START Record extracts
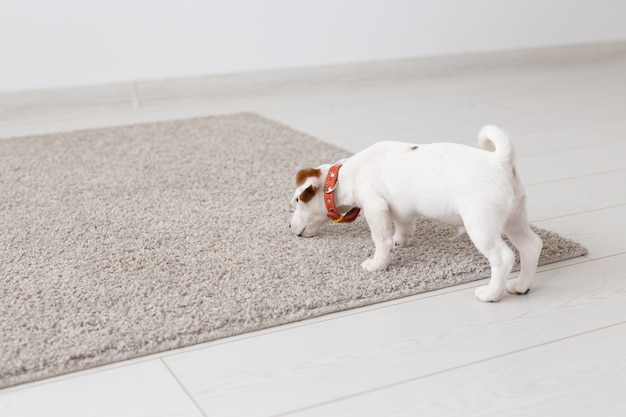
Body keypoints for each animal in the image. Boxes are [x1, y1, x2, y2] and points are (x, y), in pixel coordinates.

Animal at [290, 125, 540, 300]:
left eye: (298, 200)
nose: (290, 228)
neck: (343, 177)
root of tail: (500, 161)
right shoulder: (400, 210)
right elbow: (404, 226)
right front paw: (399, 241)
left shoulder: (375, 207)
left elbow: (380, 240)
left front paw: (377, 264)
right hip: (514, 220)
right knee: (531, 245)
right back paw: (521, 286)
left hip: (481, 226)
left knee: (502, 257)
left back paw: (490, 294)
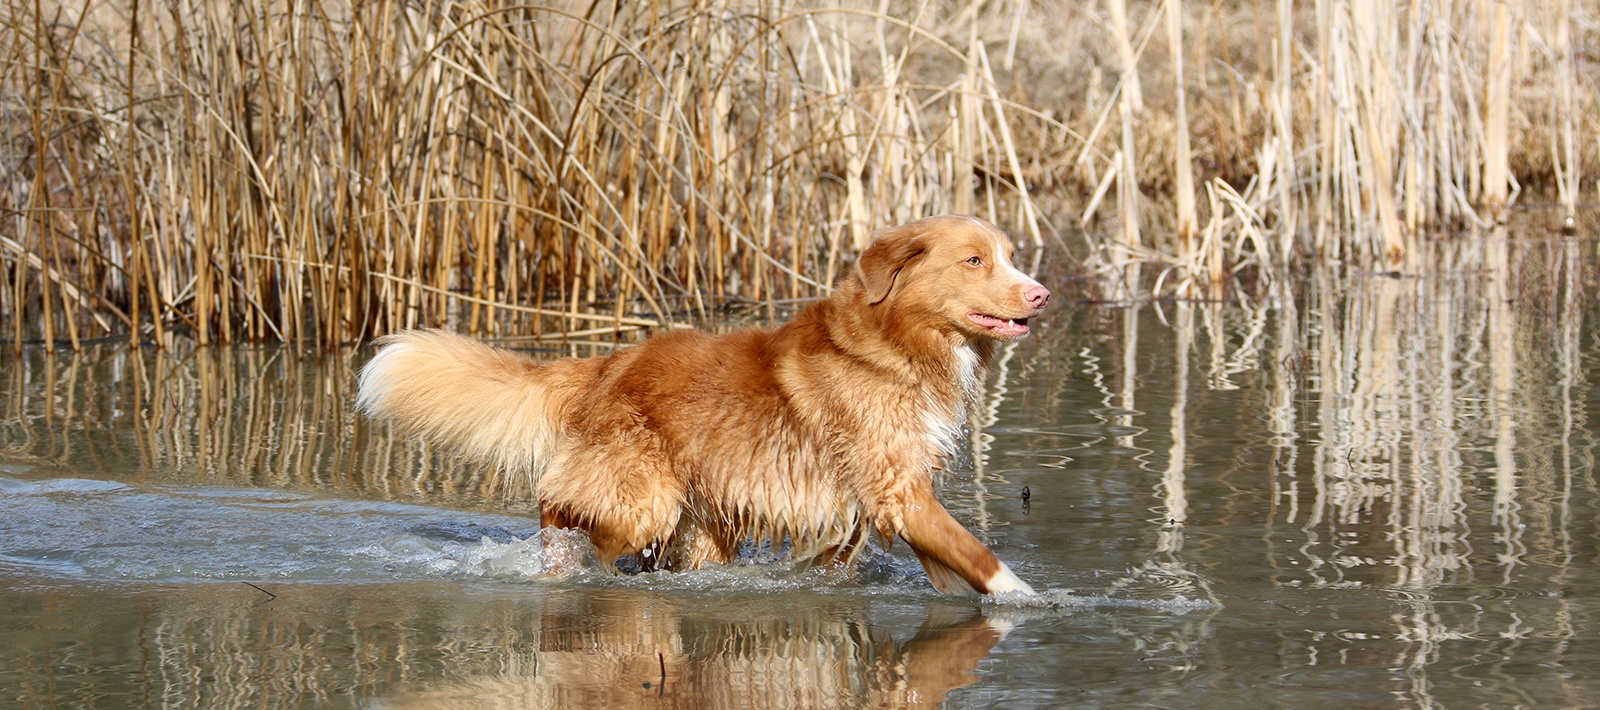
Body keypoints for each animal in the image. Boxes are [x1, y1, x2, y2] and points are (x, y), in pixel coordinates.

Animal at [355, 214, 1043, 594]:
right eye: (975, 260)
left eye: (1011, 256)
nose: (1040, 294)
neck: (898, 345)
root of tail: (610, 363)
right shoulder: (900, 490)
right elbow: (979, 554)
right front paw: (1031, 599)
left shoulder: (878, 501)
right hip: (638, 500)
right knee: (561, 508)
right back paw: (558, 565)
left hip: (701, 524)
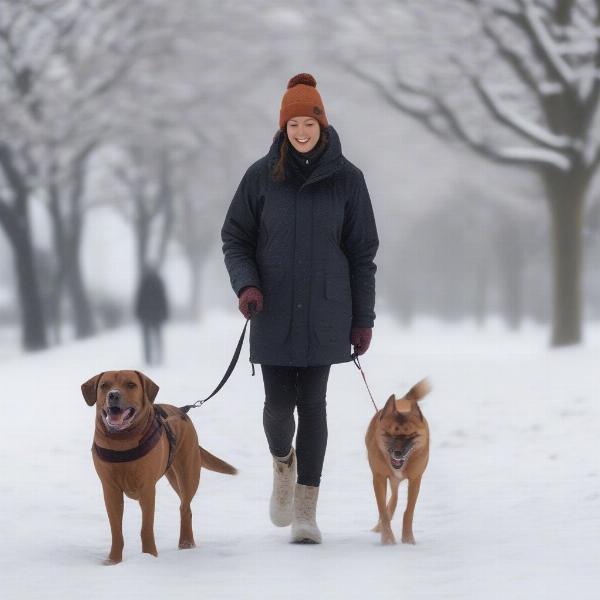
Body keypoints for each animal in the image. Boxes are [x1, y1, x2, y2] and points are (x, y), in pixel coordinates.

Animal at [82, 370, 237, 564]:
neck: (122, 441)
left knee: (185, 507)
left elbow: (146, 528)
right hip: (172, 476)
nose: (113, 395)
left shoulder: (147, 488)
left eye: (131, 384)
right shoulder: (110, 489)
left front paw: (149, 555)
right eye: (104, 385)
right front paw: (114, 561)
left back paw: (186, 543)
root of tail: (182, 412)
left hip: (188, 473)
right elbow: (116, 529)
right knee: (185, 505)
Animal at [364, 382, 428, 548]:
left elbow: (409, 511)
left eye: (411, 435)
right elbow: (382, 511)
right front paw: (387, 540)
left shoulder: (415, 479)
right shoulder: (379, 478)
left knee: (395, 497)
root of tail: (404, 399)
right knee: (393, 498)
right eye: (389, 434)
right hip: (390, 479)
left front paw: (408, 539)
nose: (398, 453)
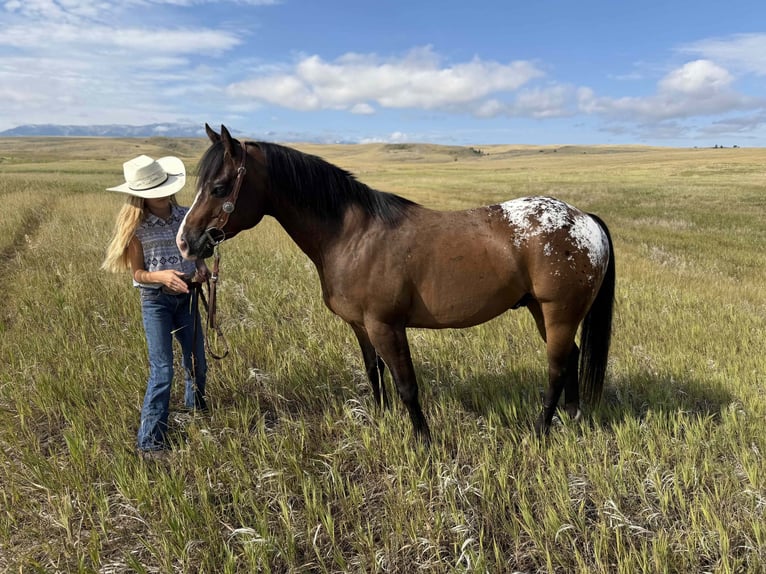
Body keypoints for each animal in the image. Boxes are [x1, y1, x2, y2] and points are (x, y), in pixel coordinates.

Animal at [177, 124, 615, 443]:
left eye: (218, 187)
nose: (186, 241)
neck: (353, 235)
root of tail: (585, 220)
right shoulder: (361, 326)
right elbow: (375, 374)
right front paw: (383, 420)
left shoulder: (386, 326)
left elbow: (407, 385)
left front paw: (423, 441)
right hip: (543, 313)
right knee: (571, 357)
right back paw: (573, 419)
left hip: (558, 314)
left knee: (557, 366)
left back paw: (540, 431)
END Record extracts
→ Exercise brief
Counting only lines that hold "knee", state how many appear in the records, and give nothing but the number.

→ Expected answer
9